• SOURCE:
--*--
Search code examples
pythonaws-glueapache-iceberg

Empty iceberg table created with PyIceberg in AWS Glue misses location and schema


I want to create an empty Iceberg table with PyIceberg in AWS Glue. The snippet below creates the table, but does not show the location and schema information in AWS Glue. What am I missing?

missing s3 location

missing schema

from pyiceberg.catalog import load_catalog
from pyiceberg.schema import Schema
from pyiceberg.types import TimestampType, StringType, NestedField

schema = Schema(
    NestedField(field_id=1, name="datetime", field_type=TimestampType()),
    NestedField(field_id=2, name="job_id", field_type=StringType()),
    NestedField(field_id=3, name="result", field_type=StringType()),
    NestedField(field_id=4, name="description", field_type=StringType()),
)
--*--
• MATERIAL:
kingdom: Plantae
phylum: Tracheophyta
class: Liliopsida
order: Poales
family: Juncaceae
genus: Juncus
--*--
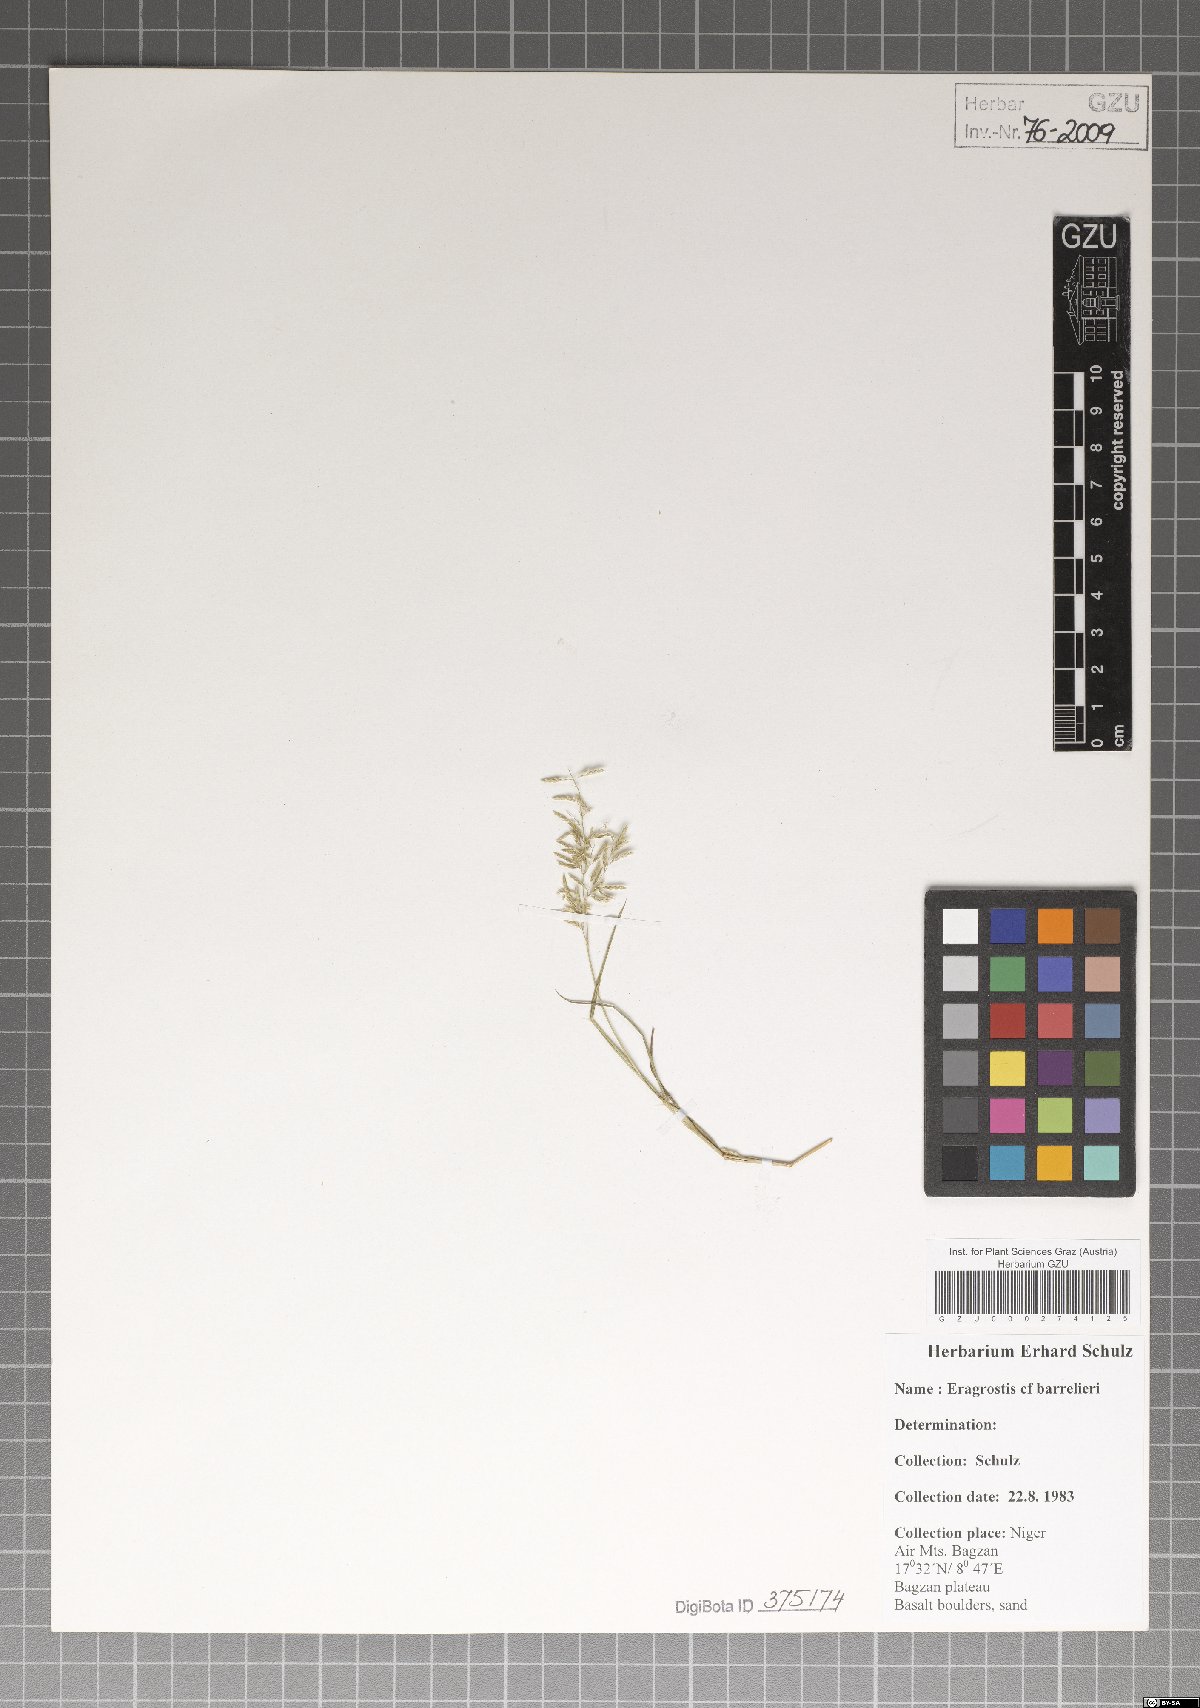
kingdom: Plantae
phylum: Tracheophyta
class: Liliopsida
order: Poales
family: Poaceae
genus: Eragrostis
--*--
• REQUESTS:
• A. Answer these from the PyIceberg question:
(i) Which two pieces of information does the poster say AWS Glue does not show for the table?
(ii) What field type is given to the field named "datetime"?
(iii) What field_id is assigned to the field named "description"?
• B. Revise the PyIceberg question, starting at "I want to create" and ending at "am I missing?", and use "code sample" in place of "snippet".
• C. Carry on the PyIceberg question about the empty Iceberg table from the point where its code stops.

• FINAL RESULTS:
• A.
(i) The location and the schema information.
(ii) TimestampType.
(iii) 4.

• B.
I want to create an empty Iceberg table with PyIceberg in AWS Glue. The code sample below creates the table, but does not show the location and schema information in AWS Glue. What am I missing?

• C.
if __name__ == "__main__":
    catalog = load_catalog(
        "default",
        **{
            "type": "glue",
        },
    )

    catalog.create_table(
        identifier=f"manually_created.my_test_table",
        schema=schema,
        location="s3://my_test_bucket/my_test_table",
    )

with version pyiceberg==0.5.1.


Solution

  • Actually this is fixed in a newer pyiceberg version (> 0.5.1), see this PR as mentioned in this issue.

    pip install pyiceberg==0.6.0rc4 and location and schema appear.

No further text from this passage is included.